Current Indicator: Risk-Off
Strategy: Beta Rotation - Example: Invest in the Utilities Select Sector SPDR ETF (XLU) over the SPDR S&P 500 ETF Trust (SPY)

SHORT-TERM SIGNAL: LONG DURATION/INTERMEDIATE DURATION TREASURIES RATIO
Target Investor: Short-term traders with a higher risk tolerance who want to use the activity in the US Treasury market to judge overall risk levels.
Current Indicator: Risk-Off
Strategy: Tactical Risk Rotation - Example: Invest in the Vanguard Long-Term Treasury Index Fund (VLGSX) over SPY

Both the S&P 500 Index (SPX) and Nasdaq 100 have been continuing to set all-time highs, but two of the market’s true risk-off assets are indicating that it might be time to take your foot off the gas. Which one is right?

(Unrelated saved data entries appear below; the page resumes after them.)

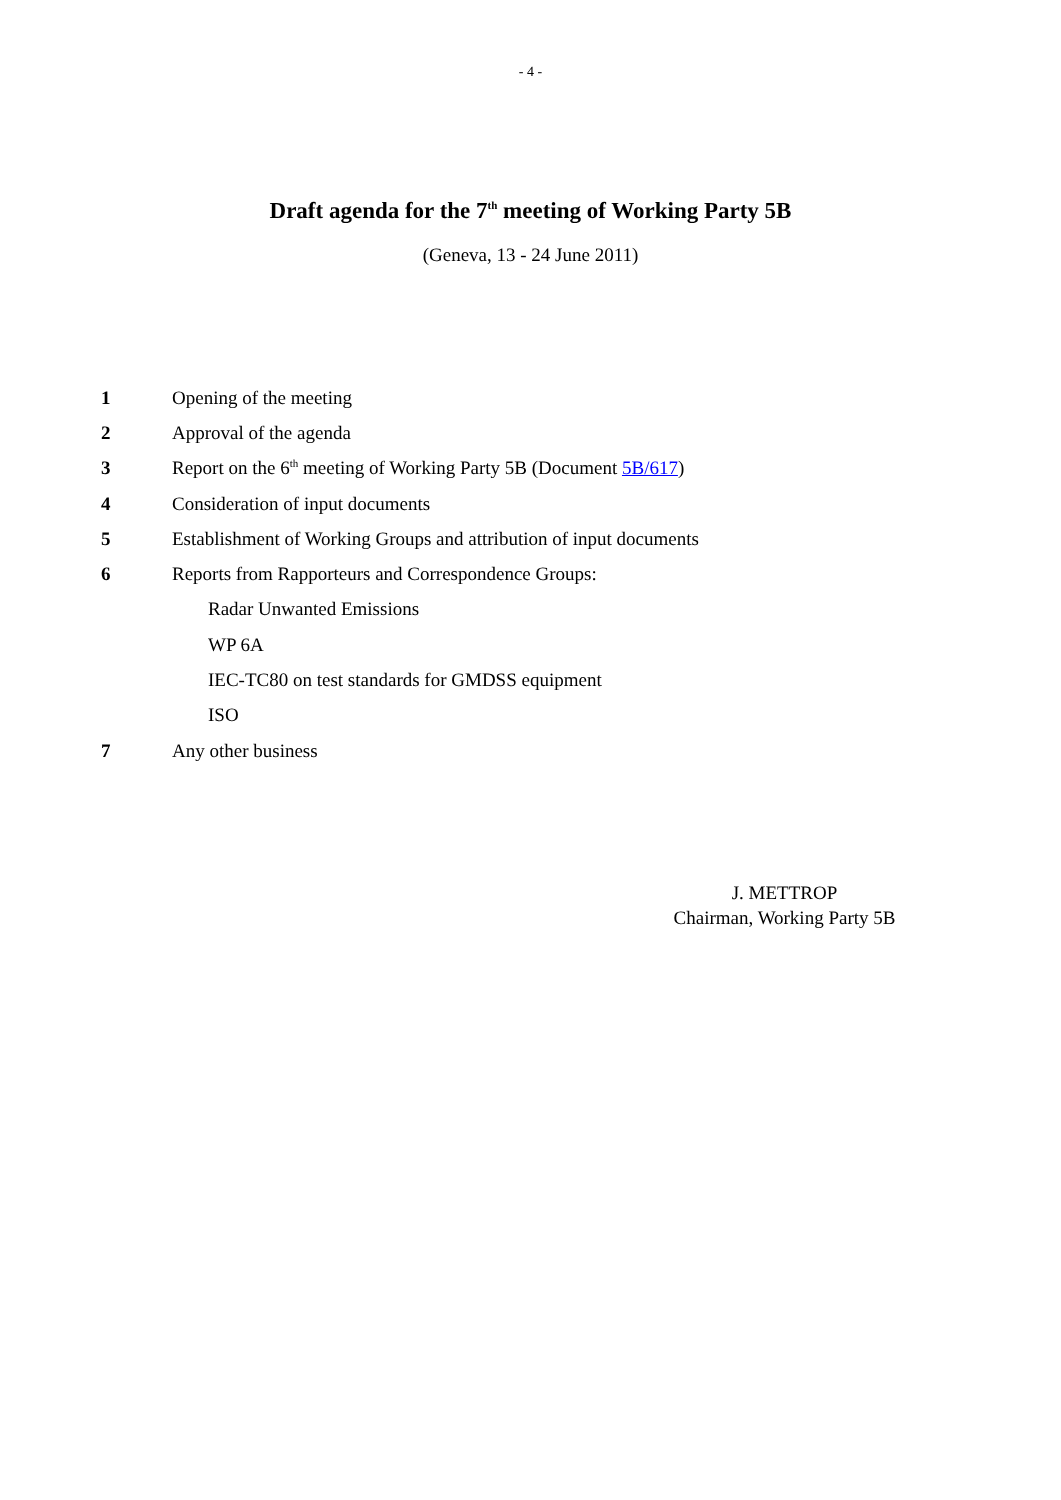- 4 -
Draft agenda for the 7<sup>th</sup> meeting of Working Party 5B
(Geneva, 13 - 24 June 2011)
1 Opening of the meeting
2 Approval of the agenda
3 Report on the 6<sup>th</sup> meeting of Working Party 5B (Document 5B/617)
4 Consideration of input documents
5 Establishment of Working Groups and attribution of input documents
6 Reports from Rapporteurs and Correspondence Groups:
Radar Unwanted Emissions
WP 6A
IEC-TC80 on test standards for GMDSS equipment
ISO
7 Any other business
J. METTROP
Chairman, Working Party 5B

In reality, the market has been shifting to a more neutral tone for weeks. Value is keeping up with growth. Low vol is keeping up with high beta. Small-caps are even starting to look better here.

With the exception of gold, which has been consolidating its 2025 gains, several defensive asset classes have either been keeping pace with or outperforming their riskier counterparts for several weeks. Market volatility may be relatively calm, but there do seem to be some shifts happening beneath the surface.